***** The input

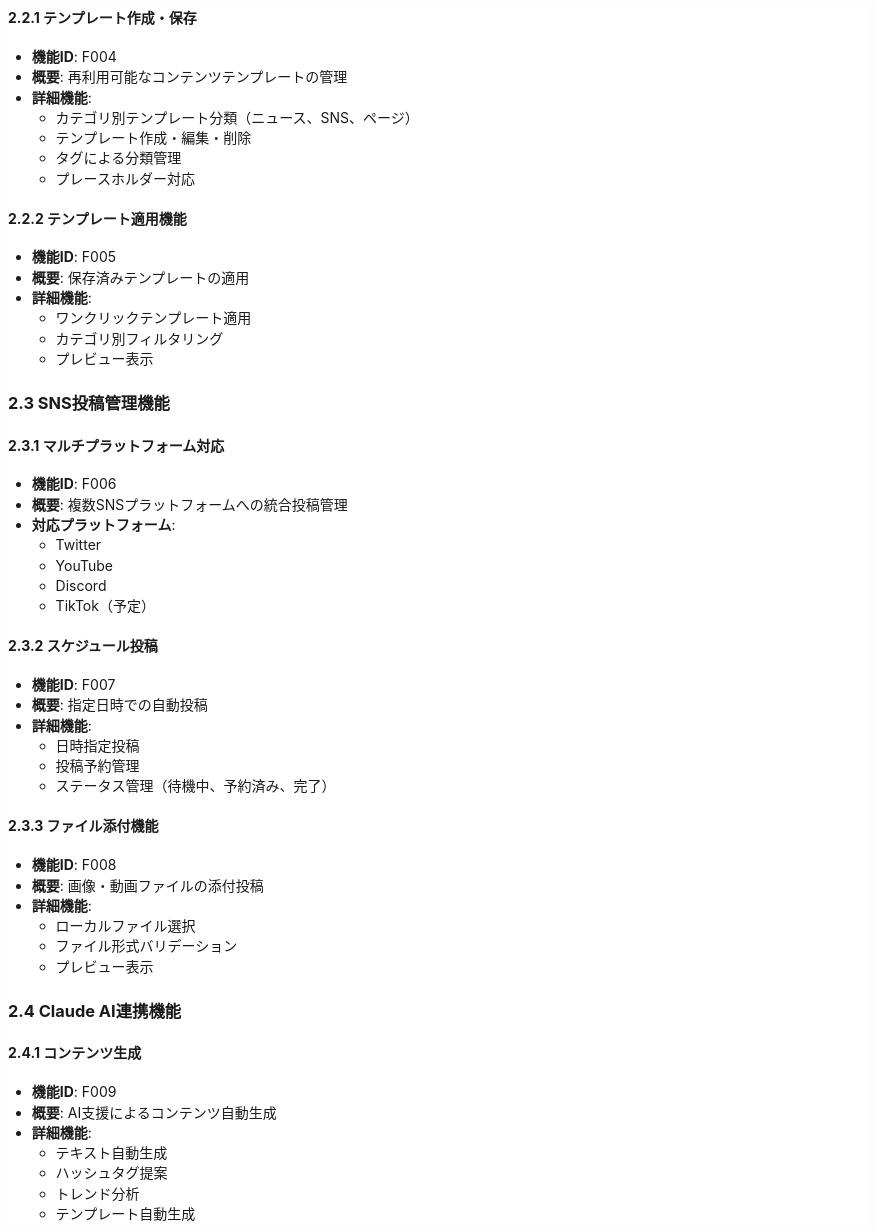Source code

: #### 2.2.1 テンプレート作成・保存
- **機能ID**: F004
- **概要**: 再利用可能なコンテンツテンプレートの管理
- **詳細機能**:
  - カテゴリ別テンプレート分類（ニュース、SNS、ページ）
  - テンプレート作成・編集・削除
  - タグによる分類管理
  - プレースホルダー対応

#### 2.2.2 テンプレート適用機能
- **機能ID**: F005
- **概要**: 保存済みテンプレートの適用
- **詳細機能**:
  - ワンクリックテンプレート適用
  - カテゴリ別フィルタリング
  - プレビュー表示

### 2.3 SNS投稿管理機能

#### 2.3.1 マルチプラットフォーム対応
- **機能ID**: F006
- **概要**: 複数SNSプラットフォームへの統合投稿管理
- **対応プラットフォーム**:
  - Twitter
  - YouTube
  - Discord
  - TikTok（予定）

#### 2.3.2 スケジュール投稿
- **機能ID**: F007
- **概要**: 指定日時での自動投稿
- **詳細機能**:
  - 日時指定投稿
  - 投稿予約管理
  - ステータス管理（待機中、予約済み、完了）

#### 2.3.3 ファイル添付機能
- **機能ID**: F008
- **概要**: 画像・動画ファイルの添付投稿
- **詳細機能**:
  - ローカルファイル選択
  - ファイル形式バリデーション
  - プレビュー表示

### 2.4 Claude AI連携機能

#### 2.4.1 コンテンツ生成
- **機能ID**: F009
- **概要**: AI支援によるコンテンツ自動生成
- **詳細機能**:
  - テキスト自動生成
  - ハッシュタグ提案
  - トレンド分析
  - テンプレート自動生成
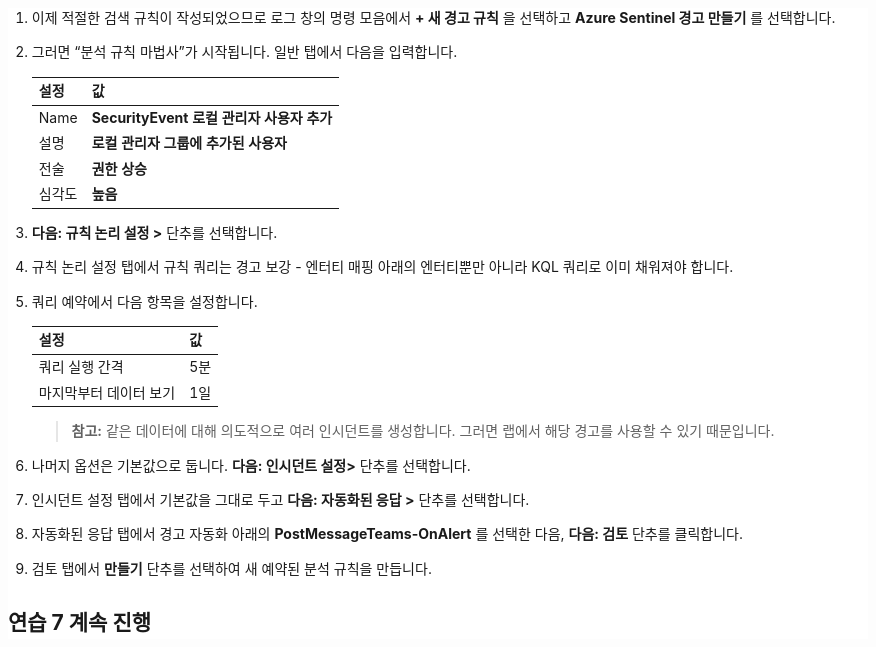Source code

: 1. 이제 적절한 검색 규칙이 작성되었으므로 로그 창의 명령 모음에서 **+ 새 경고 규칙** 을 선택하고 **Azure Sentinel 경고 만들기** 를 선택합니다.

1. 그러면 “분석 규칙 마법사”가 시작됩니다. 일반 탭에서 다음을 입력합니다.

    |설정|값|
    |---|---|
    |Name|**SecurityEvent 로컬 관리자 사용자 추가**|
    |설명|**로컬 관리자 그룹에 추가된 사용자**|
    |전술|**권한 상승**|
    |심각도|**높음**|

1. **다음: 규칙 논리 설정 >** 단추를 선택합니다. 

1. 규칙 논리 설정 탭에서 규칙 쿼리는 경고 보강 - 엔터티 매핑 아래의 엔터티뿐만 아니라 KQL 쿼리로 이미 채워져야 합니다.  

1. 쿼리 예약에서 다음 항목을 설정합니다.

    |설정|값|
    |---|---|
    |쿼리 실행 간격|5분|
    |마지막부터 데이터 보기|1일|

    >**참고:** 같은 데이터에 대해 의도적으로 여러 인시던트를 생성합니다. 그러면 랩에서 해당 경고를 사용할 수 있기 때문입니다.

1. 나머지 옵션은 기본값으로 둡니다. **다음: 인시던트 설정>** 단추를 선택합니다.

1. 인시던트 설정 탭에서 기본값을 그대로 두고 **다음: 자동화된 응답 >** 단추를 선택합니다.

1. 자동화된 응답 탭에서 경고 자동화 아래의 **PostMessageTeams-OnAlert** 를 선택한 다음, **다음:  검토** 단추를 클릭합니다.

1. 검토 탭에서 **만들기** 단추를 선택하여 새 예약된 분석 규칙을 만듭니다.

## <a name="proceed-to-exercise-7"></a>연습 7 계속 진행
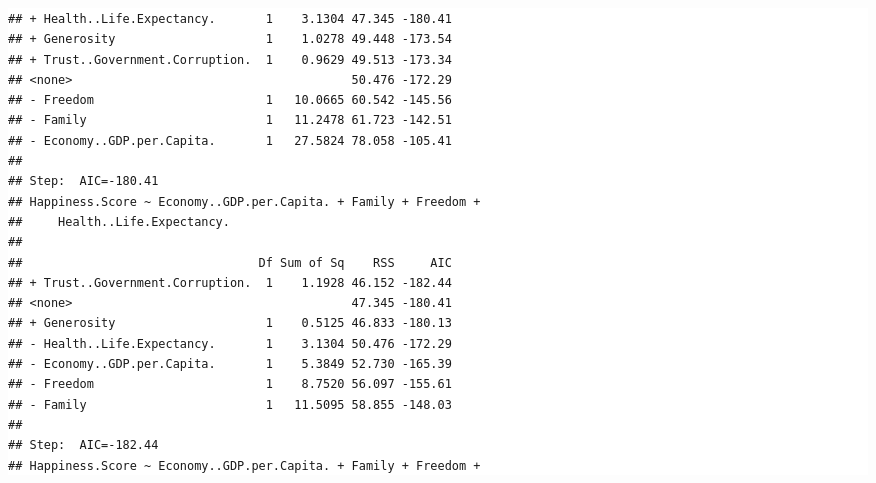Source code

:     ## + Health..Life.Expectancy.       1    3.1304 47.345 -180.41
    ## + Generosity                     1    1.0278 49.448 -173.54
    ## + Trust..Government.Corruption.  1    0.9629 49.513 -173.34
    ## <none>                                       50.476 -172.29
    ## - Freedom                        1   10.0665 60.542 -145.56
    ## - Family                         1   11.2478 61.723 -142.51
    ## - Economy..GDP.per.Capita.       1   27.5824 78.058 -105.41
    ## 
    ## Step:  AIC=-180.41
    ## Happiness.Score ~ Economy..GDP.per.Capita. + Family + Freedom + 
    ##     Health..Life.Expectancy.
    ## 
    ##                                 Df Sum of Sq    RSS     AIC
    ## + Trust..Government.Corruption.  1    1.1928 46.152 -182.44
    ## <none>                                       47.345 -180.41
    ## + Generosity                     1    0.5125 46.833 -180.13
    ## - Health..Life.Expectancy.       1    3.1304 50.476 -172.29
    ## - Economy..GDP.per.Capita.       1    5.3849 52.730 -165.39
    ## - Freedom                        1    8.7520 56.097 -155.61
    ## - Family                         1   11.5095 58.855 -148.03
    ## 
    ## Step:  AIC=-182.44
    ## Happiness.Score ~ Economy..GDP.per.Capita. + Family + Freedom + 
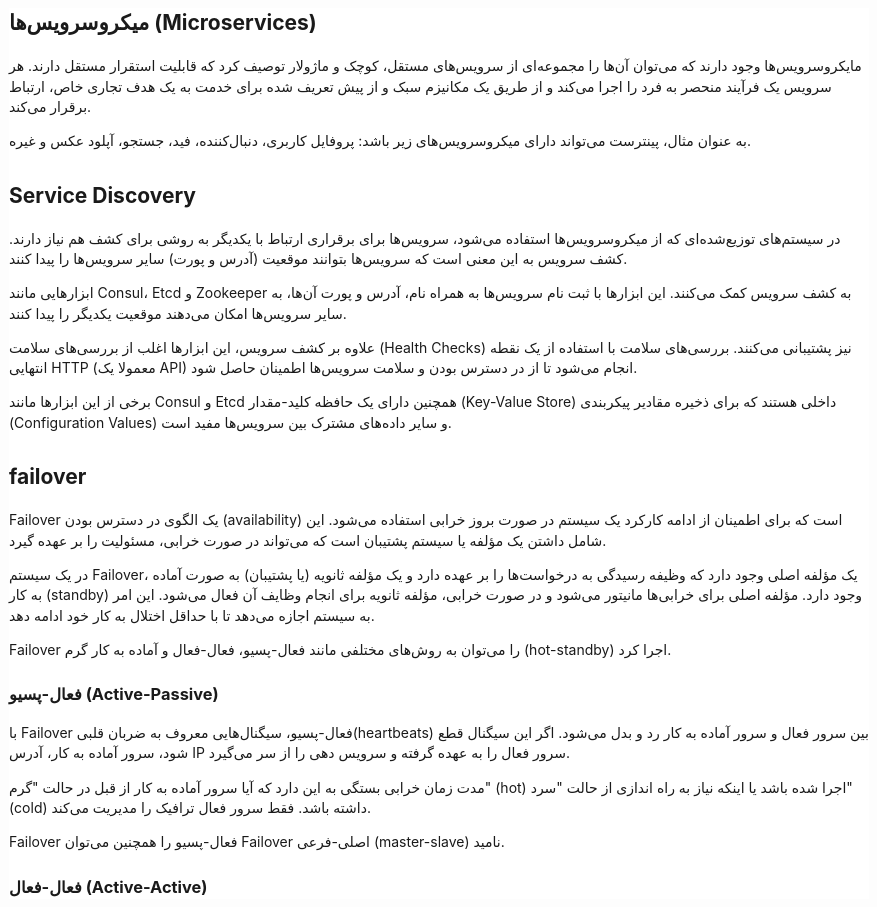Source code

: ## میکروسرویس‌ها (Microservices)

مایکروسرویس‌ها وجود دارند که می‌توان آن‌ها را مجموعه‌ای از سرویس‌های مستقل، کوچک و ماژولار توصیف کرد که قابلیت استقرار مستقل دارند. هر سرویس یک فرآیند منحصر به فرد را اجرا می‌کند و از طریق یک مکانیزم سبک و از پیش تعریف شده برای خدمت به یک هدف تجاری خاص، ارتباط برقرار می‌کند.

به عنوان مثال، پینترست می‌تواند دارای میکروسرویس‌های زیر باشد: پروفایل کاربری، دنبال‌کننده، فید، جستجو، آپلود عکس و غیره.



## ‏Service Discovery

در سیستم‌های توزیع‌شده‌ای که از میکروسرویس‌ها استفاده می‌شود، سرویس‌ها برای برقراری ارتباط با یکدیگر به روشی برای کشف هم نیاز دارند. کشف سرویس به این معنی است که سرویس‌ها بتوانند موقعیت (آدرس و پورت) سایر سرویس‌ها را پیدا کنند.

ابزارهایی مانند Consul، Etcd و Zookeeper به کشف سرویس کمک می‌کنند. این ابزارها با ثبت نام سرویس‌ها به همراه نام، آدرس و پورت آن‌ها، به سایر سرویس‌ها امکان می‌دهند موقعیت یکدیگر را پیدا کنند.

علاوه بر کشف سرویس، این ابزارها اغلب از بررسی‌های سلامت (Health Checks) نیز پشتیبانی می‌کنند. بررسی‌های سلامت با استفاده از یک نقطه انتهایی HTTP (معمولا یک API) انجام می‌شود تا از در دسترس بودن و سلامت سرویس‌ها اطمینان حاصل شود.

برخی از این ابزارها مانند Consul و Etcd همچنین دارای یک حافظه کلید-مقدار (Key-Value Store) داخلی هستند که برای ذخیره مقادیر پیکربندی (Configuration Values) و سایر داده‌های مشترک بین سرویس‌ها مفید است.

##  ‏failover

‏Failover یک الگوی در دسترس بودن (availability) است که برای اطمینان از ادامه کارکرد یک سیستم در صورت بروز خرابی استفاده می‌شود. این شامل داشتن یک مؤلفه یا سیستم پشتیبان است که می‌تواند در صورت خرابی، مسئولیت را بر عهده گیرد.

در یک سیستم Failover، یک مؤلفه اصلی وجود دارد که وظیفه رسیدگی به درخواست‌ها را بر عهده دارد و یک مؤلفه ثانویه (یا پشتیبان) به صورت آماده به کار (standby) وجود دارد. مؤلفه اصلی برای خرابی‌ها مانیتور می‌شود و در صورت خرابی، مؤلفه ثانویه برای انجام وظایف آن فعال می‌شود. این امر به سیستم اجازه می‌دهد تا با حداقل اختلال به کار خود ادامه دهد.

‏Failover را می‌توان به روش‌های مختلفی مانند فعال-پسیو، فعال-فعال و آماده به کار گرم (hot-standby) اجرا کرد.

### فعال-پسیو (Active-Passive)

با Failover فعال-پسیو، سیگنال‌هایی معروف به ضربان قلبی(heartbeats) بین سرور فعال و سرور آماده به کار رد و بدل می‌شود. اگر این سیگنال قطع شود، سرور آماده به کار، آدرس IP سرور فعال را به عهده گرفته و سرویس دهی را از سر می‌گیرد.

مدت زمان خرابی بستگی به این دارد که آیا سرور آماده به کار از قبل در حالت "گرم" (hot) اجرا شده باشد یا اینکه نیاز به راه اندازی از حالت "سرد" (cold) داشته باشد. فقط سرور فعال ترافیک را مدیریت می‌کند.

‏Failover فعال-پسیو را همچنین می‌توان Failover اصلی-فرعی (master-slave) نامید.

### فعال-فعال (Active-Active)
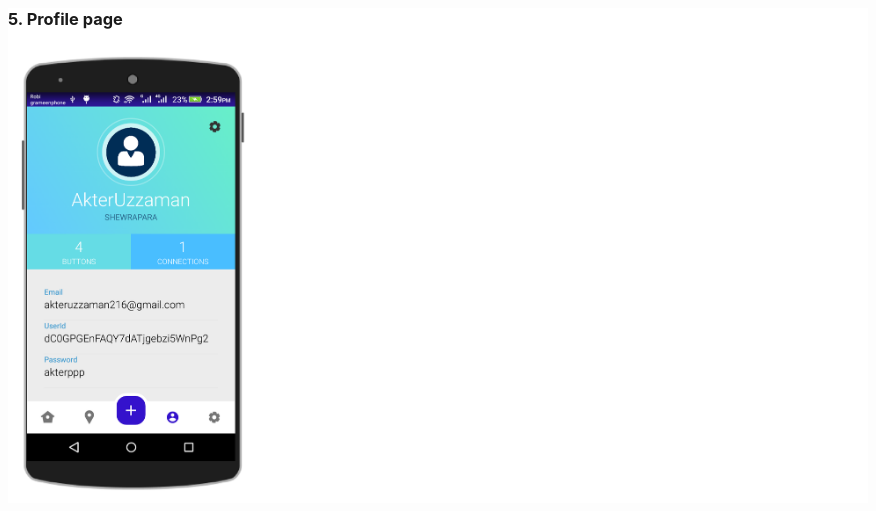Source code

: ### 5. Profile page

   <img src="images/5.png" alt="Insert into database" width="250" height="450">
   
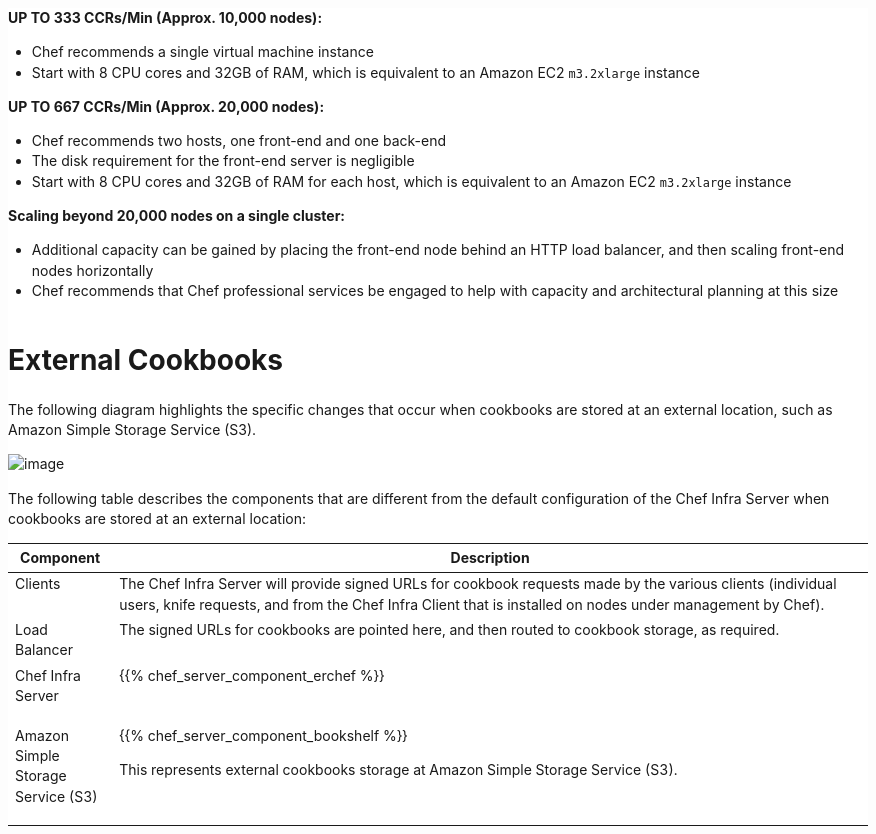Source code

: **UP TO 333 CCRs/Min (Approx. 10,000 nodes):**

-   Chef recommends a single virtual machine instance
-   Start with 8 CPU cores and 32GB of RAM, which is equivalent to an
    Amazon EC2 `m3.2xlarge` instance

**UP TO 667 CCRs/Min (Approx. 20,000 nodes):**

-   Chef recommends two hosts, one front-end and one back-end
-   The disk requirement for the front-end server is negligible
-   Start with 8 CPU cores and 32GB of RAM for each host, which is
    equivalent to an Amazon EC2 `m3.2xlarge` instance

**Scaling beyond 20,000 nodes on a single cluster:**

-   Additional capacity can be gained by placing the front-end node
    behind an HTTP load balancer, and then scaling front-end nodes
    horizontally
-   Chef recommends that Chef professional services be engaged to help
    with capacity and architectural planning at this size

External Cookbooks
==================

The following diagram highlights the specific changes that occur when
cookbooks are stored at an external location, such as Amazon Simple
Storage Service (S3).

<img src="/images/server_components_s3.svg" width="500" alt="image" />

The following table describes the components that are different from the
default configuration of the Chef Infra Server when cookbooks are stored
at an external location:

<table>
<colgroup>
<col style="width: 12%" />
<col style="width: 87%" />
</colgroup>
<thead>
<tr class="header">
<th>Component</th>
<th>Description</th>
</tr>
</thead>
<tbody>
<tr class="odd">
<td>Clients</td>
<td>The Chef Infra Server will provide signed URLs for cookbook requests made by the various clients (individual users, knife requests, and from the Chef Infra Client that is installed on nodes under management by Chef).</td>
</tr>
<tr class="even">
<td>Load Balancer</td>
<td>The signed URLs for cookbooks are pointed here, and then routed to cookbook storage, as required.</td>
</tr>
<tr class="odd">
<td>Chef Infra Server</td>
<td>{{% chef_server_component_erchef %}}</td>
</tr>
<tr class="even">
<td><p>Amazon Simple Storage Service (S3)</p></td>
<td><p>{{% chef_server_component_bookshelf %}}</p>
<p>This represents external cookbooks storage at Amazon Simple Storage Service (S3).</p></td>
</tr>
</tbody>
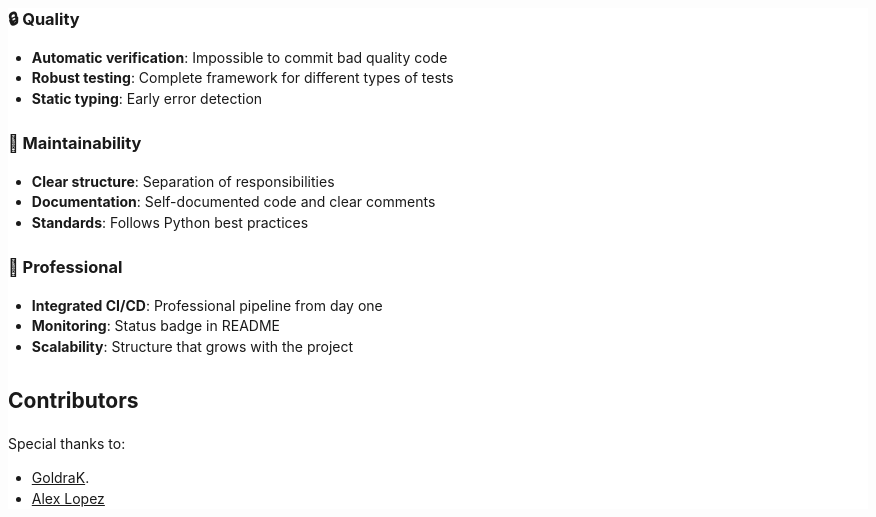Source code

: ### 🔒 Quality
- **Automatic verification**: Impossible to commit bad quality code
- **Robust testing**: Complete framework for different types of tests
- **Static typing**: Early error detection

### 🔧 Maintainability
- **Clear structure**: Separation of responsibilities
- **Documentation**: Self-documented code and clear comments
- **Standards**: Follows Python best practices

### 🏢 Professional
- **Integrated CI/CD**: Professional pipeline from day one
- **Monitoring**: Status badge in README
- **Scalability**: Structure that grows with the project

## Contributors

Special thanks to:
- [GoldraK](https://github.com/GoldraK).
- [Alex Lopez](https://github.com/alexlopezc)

**********

Assignment: Among the lines of the data, find every one that holds "Government" and copy it.

Response below:
    ## + Trust..Government.Corruption.  1    0.9629 49.513 -173.34
    ## + Trust..Government.Corruption.  1    1.1928 46.152 -182.44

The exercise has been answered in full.